The Row Match method is the oldest and original method of extracting table data in Grooper. As such, not much has changed from previous versions. However, there are two other table extract methods available in Grooper now, Header-Value and Infer Grid. These methods provide functionality either not available to Row Match, or make configuring table extraction much simpler for certain use cases.

Use Cases

The Row Match method is perfectly suited for fairly simple table structures. Spreadsheets with or without table lines are great candidates for the Row Match method. It is often the first "go-to" method of many Grooper designers due to its simplicity to set up and configure.

If you are processing a large number of the same report (or even very similar reports in some cases) over and over where the table structure remains consistent, Row Match is usually the best way to target and extract tabular data. It's easy to set up (often just using a single regular expression pattern). There are most often fewer objects to create and configure than other methods. This gives it the benefit of being computationally efficient as well.
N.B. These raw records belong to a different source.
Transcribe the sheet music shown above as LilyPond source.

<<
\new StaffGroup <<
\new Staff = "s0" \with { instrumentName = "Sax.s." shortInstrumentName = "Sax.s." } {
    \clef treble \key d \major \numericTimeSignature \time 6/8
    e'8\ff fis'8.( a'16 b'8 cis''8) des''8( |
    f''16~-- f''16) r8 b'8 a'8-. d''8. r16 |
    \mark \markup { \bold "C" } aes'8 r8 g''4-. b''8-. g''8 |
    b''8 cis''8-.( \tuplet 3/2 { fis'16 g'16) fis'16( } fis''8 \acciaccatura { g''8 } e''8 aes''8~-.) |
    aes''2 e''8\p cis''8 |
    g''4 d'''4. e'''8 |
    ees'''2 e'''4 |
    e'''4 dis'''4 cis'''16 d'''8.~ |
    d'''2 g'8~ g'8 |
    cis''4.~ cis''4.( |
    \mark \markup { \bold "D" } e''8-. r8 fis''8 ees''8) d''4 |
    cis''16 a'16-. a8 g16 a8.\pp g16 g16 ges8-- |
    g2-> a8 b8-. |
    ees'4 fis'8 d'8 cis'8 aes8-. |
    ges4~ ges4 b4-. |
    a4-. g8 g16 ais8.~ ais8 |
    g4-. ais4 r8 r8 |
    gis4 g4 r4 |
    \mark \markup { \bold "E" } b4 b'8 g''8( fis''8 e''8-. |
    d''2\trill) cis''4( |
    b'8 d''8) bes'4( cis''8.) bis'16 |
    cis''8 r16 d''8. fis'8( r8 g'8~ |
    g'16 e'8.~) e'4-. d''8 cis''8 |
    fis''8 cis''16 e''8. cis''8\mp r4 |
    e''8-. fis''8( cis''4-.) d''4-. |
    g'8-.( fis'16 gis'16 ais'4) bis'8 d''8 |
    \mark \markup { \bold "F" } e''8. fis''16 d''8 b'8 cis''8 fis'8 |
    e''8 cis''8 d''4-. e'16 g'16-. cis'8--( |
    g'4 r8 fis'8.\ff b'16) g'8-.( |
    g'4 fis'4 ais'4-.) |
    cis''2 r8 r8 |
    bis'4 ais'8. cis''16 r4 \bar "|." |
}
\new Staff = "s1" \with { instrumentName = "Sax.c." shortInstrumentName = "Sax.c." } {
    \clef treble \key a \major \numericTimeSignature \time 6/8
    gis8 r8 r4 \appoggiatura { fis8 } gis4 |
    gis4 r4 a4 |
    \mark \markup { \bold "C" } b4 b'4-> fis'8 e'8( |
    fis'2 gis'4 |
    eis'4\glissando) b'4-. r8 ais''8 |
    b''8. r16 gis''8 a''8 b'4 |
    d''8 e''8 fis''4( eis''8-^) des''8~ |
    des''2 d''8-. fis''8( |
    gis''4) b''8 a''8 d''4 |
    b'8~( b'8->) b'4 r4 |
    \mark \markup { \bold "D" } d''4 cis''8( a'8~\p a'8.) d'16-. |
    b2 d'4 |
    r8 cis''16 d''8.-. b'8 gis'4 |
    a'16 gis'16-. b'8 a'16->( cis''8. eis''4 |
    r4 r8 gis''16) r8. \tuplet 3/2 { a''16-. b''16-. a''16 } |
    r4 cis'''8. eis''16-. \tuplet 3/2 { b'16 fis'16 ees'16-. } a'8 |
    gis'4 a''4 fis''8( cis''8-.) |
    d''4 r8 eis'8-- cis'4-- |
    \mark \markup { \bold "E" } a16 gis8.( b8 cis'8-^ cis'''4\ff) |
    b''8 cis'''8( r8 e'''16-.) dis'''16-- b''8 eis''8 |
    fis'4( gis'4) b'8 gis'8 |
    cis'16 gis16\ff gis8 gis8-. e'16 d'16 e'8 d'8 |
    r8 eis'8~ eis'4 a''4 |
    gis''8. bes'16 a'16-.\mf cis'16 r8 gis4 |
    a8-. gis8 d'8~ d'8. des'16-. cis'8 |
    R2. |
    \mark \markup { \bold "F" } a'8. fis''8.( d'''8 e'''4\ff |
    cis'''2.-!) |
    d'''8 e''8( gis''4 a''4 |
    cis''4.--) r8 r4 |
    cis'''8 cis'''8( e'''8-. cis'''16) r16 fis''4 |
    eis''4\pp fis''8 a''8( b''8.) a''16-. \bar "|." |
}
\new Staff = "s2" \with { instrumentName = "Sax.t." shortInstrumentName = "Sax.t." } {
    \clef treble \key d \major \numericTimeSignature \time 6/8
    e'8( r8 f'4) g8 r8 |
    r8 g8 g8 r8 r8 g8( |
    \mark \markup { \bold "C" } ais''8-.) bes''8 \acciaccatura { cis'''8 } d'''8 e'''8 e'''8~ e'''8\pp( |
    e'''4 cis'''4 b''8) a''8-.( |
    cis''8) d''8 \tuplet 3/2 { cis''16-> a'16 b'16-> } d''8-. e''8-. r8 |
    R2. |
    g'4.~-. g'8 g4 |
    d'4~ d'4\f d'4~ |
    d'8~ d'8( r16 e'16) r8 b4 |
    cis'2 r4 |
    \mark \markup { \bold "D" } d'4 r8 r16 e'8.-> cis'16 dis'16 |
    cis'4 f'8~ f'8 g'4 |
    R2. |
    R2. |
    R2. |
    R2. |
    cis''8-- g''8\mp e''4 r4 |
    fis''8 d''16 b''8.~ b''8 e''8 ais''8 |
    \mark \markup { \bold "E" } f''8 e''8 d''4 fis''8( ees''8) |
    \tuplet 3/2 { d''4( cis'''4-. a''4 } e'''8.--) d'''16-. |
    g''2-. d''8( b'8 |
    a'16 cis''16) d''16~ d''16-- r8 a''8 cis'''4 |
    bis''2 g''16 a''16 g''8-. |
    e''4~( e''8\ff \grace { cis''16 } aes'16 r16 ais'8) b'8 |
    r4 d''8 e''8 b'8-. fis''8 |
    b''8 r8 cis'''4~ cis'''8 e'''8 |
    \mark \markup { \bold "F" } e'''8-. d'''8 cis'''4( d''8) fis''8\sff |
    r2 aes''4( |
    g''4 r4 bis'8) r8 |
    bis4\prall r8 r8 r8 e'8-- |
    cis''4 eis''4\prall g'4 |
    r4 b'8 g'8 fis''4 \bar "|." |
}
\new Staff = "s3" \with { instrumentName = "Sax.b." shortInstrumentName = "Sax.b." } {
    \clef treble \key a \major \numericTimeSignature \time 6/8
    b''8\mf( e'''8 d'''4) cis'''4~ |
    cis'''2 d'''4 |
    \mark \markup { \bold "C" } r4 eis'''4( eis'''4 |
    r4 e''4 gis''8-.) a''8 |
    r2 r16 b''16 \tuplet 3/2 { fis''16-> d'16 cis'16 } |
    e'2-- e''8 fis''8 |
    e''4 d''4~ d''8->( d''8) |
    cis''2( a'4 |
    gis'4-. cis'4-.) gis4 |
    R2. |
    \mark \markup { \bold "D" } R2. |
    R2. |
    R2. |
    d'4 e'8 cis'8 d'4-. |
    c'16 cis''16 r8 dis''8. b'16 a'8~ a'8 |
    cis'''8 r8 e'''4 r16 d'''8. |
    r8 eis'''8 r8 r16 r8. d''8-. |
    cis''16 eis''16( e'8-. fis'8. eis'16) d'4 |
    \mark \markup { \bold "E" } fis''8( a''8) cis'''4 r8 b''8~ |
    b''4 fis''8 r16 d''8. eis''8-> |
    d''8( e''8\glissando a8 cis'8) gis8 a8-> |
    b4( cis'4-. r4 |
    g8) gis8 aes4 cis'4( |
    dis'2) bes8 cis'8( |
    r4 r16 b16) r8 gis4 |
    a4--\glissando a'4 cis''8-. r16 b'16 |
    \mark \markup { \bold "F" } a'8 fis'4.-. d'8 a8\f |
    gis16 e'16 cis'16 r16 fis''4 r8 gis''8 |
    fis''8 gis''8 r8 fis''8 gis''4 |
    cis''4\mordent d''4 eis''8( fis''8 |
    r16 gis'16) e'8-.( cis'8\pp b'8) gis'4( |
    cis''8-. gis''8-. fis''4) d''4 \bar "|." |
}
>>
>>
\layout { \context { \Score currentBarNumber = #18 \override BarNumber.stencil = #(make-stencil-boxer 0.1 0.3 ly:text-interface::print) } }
Row Match has the added benefit of not relying on labels for each column header to model the table's structure. While most tables do have column headers, some don't. Row Match can produce results in those cases where other methods such as Header-Value rely on that information.

However, once the table's structure starts to change from document to document, a different approach may be needed. Different parties are going to structure tables however they want, which is well outside your control. Think of all the different ways an invoice can be structured. While the information you want is present in all the different tables, how that data is presented may not be consistent. Even just the column location changing can present problems for this method. A row extractor using a single pattern may not be able to do the job (or a complicated row extractor accounting for multiple row formats may need to be used). For these situations, the Header-Value method may be easier to configure and produce better results.

Optional data columns, where values may or may not be present in a cell can complicate things as well. Again, a simple row extractor using a single regex pattern may not do the trick. While a more complicated extractor may successfully extract the table's information, the Header-Value or Infer Grid methods may be simpler to set up and produce the same or even better results.

These are different Oil and Gas Production Reports from various sources. Each one organizes information differently into tables in different ways. Row Match would work just fine for each individual document. However, while the same information exists on each document, there's enough variability in the table structures that Row Match may not be suited for processing the whole document set (Header-Value produces a better result).